W Turyngii wygrywa partia Wagenknecht, lekko traci AfD
| Czas czytania: 2 minuty
Koalicja Sahry Wagenknecht zyskała od marca trzy punkty procentowe: według INSA na cztery miesiące przed wyborami w Turyngii partia ma 16%. Najsilniejszą partią będzie AfD z 30 proc.
wNa kilka miesięcy przed wyborami stanowymi w Turyngii sondaż pokazuje, że koalicja Sahra Wagonknecht (BSW) cieszy się 16-procentowym poparciem. Według informacji ze środy, BSW wzrósł o trzy punkty w porównaniu z poprzednim badaniem przeprowadzonym w marcu przez Insa Institute for Funke Media w Turyngii.
Lider stanu i grupy parlamentarnej AfD Björn Höcke pozostaje najsilniejszą partią z 30 procentami minus jeden punkt. Sondaż Infratest-dimap z połowy marca wykazał, że BSW ma 15 proc., a AfD 29 proc.
Przewodniczący Komisji Stanu i Parlamentarnej CDU Mario Voigta oceniany jest na 20 procent – tutaj także minus jeden punkt procentowy.
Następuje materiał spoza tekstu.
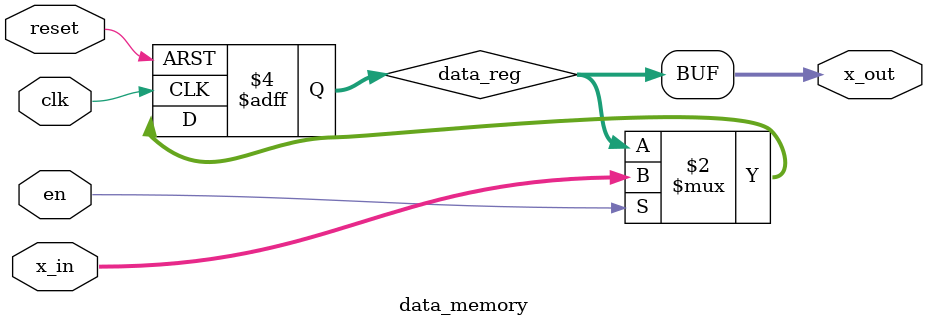
<source format=v>
module data_memory (
    input clk,
    input reset,
    input [15:0] x_in,        // Input sample
    output reg [15:0] x_out,  // Output to MAC Filter Block
    input en                 // Enable signal
);
    reg [15:0] data_reg;      // Register to hold data

    always @(posedge clk or posedge reset) begin
        if (reset) begin
            data_reg <= 16'b0;
        end else if (en) begin
            data_reg <= x_in;
        end
    end

    assign x_out = data_reg;
endmodule

</source>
Lewica premiera Bodo Ramelo, który obecnie stoi na czele mniejszościowego rządu z SPD i Partią Zielonych, ma 16 proc., co oznacza stratę dwóch punktów. SPD kształtuje się na poziomie siedmiu procent i można go poprawić o jeden punkt. Wartości Zielonych i FDP pozostają niezmienione i wynoszą pięć i dwa procent. FDP nie wejdzie do parlamentu krajowego i Zieloni będą musieli się tym martwić. Pozostałe partie otrzymają cztery procent.
Wybory stanowe w Turyngii odbędą się 1 września w tym samym czasie co w Saksonii, a w Brandenburgii trzy tygodnie później.
Nowe badanie INSA dodatkowo wskazuje na trudne warunki większości w Turyngii. Jak wynika z sondażu, koalicja CDU, BSW, SPD i Zielonych miałaby matematyczną większość – łącznie 48 proc. Koalicja CDU, BSW i Lewicy również miałaby 52% większość, ale nie jest to uważane za politycznie wykonalne, ponieważ CDU odrzuca koalicję z Lewicą i AfD.
Czytaj
Specjalny rząd federalny
1 września w Turyngii zostanie wybrany nowy parlament krajowy. Ramalo znów bierze udział w zawodach. Obecnie stoi na czele mniejszościowego rządu złożonego z lewicy, SPD i Zielonych, który musi obejść się bez własnej większości w parlamencie i bez stałego partnera, który mógłby przetrwać. W przeszłości partie opozycyjne uchwalały ustawy wbrew woli rządu. Na przykład większość dla inicjatyw CDU czy FDP została osiągnięta za pomocą głosów AfD.
W ramach badania w dniach 22–29 kwietnia na zlecenie gazet „Thüringer Allgemeine”, „Ostthüringer Zeitung” i „Thüringische Landeszeitung” wzięło udział 1000 dorosłych mieszkańców Turyngii. Margines błędu w badaniu wynosi plus/minus trzy punkty procentowe.